Dünyanın diğer tarafında, ABD ambargosu altında hayatta kalma savaşı veren Küba, artık yalnızdı.

İstikrar, barış ve diğer saçmalıklar

“Biliyoruz yıllar önce Küba’da müziğimizi duymak zordu, ama işte buradayız ve çalıyoruz. Zaman değişiyor diye düşünüyorum.” İngiliz-Amerikan rock grubu Rolling Stones’un, 25 Mart 2016 tarihindeki Havana konseri, grubun vokalistinin bu sözleriyle başladı. Uluslararası üne sahip bir grubun Küba’da verdiği ilk konserdi bu. Zaman değişiyordu, ama emek ve sermayenin savaş alanı olan dünyada, hangisinin lehineydi bu değişim?

Konserden birkaç gün önce Havana’da uzun bir konuşma yapan ABD Başkanı’na göre, ikincisinin:

Son yıllarda Küba hükümeti dünyaya açılmaya, yeteneklerin kendini gösterebilmesi için daha fazla alan açmaya başladı. Yalnızca birkaç yıl içinde serbest meslek sahiplerinin belirgin bir Küba ruhunu devam ettirirken nasıl başarılı olduklarını gördük… İşte bu yüzden, sıradan Kübalılar daha fazla kaynağa sahip olsun diye havalelere getirilen sınırlamaları kaldırdık. İşte bu yüzden seyahatleri teşvik ediyoruz, ki halklarımız arasında köprüler kurulsun, Kübalı küçük işletmeler daha fazla kazansın… Birleşik Devletler Başkanı olarak Kongremize ambargoyu kaldırma çağrısı yaptım. Küba halkının üzerindeki zamanı geçmiş bir yüktür bu. Burada Küba’da çalışmak, iş ya da yatırım yapmak isteyen Amerikalıların üzerinde bir yüktür… Küba’da şirket kurmak daha kolay olmalı. Bir işçi Küba’ya yatırım yapan şirketlerde doğrudan iş bulabilmeli.
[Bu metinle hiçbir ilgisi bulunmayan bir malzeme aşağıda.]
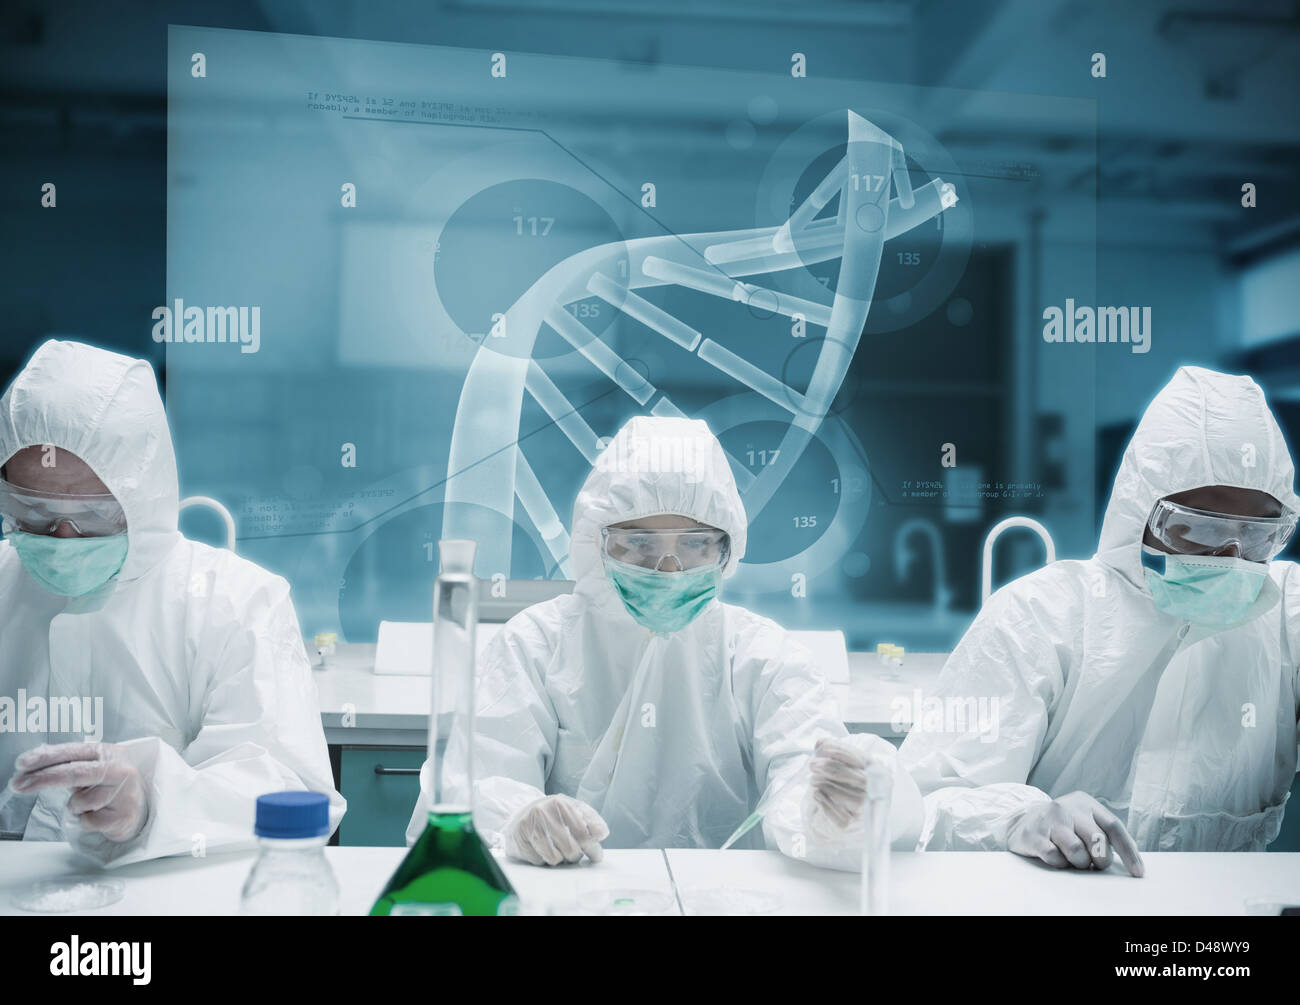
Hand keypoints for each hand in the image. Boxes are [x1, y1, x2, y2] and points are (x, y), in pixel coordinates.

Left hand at [11, 742, 147, 842]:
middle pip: (74, 773)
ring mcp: (123, 792)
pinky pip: (87, 821)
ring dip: (76, 806)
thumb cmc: (108, 785)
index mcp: (108, 752)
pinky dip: (86, 820)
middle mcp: (119, 768)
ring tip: (90, 804)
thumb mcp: (92, 768)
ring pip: (78, 802)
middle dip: (42, 779)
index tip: (21, 764)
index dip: (45, 757)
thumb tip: (30, 768)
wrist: (139, 808)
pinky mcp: (123, 815)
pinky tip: (100, 814)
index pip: (73, 752)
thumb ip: (69, 765)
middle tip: (17, 784)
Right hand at [503, 794, 608, 865]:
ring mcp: (529, 826)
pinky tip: (542, 850)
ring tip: (558, 850)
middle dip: (576, 856)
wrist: (521, 815)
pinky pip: (540, 862)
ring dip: (560, 859)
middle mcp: (543, 812)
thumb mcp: (573, 810)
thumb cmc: (553, 815)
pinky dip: (544, 860)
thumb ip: (590, 819)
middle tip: (575, 854)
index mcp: (561, 803)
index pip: (583, 832)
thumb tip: (602, 833)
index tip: (596, 856)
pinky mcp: (518, 840)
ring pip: (555, 858)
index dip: (593, 848)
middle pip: (571, 849)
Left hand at [807, 737, 892, 830]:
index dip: (845, 753)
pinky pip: (841, 816)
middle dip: (833, 769)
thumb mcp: (842, 763)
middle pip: (860, 779)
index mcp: (877, 772)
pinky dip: (826, 803)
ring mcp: (867, 809)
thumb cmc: (844, 780)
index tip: (825, 747)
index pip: (865, 761)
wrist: (844, 807)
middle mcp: (878, 792)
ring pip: (852, 798)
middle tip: (813, 764)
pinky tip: (817, 794)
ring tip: (813, 780)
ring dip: (828, 786)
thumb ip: (832, 751)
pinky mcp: (852, 824)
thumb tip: (821, 742)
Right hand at [1007, 790, 1143, 876]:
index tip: (1138, 872)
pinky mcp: (1033, 834)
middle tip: (1093, 864)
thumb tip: (1132, 861)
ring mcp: (1049, 820)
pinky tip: (1056, 858)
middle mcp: (1067, 807)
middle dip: (1099, 859)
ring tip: (1072, 860)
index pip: (1113, 826)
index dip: (1128, 852)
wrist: (1018, 821)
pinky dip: (1059, 863)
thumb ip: (1103, 834)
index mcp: (1085, 803)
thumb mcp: (1082, 821)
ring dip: (1078, 862)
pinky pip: (1054, 856)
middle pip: (1097, 839)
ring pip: (1076, 850)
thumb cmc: (1060, 826)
Havana’nın ortasında, tüm dünyanın gözü önünde serbest piyasa ve burjuva demokrasisi propagandası yapan Obama’nın sözleri, teşhir edilmeyi bekleyen çarpıtmalarla dolu. Orta Amerika’nın Küba dışında kalan “serbest piyasacı” ülkelerine bir bakın: Ülkelerde cirit atan Amerikan tekelleri, serbest meslek sahiplerinin “yeteneklerini” ezip geçiyor. O ünlü “barış ve demokratikleşme” süreçleri silahlı devrimci örgütlerin işini bitirdikten sonra, eski kontrgerillacılar Amerikan meslektaşlarıyla birlikte özel güvenlik şirketleri işletiyorlar. Cinayet oranları açısından dünya birincisi olan Orta Amerika’da, suçun, yoksulluğun ve hastalığın “serbest rekabeti” var; çünkü diğer alanlarda Amerikan tekelleri kimseyle rekabet etmeye istekli değil.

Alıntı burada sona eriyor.